| What you are asked to do |
Find how many lines in the entries below carry the word "toString" and answer with only that figure.

━━━━━ Data ━━━━━

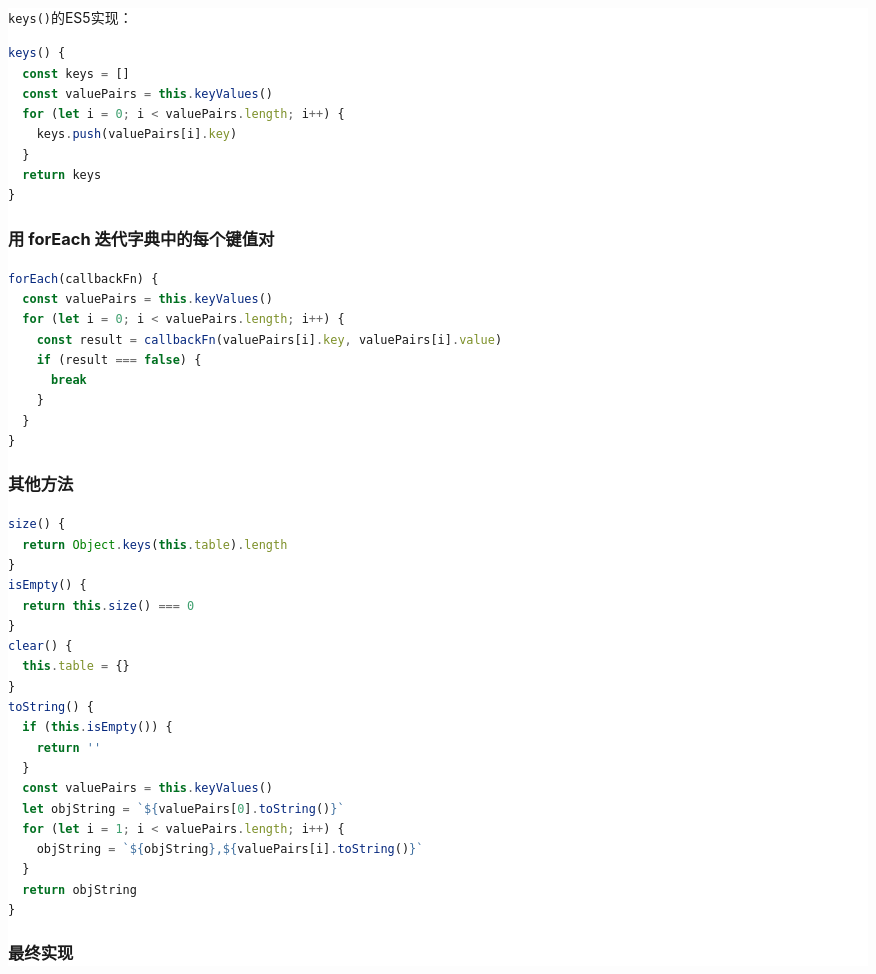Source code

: `keys()`的ES5实现：

```js
keys() {
  const keys = []
  const valuePairs = this.keyValues()
  for (let i = 0; i < valuePairs.length; i++) {
    keys.push(valuePairs[i].key)
  }
  return keys
}
```

### 用 forEach 迭代字典中的每个键值对

```js
forEach(callbackFn) {
  const valuePairs = this.keyValues()
  for (let i = 0; i < valuePairs.length; i++) {
    const result = callbackFn(valuePairs[i].key, valuePairs[i].value)
    if (result === false) {
      break
    }
  }
}
```

### 其他方法

```js
size() {
  return Object.keys(this.table).length
}
isEmpty() {
  return this.size() === 0
}
clear() {
  this.table = {}
}
toString() {
  if (this.isEmpty()) {
    return ''
  }
  const valuePairs = this.keyValues()
  let objString = `${valuePairs[0].toString()}`
  for (let i = 1; i < valuePairs.length; i++) {
    objString = `${objString},${valuePairs[i].toString()}`
  }
  return objString
}
```

### 最终实现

━━━━━

| Answer space |
3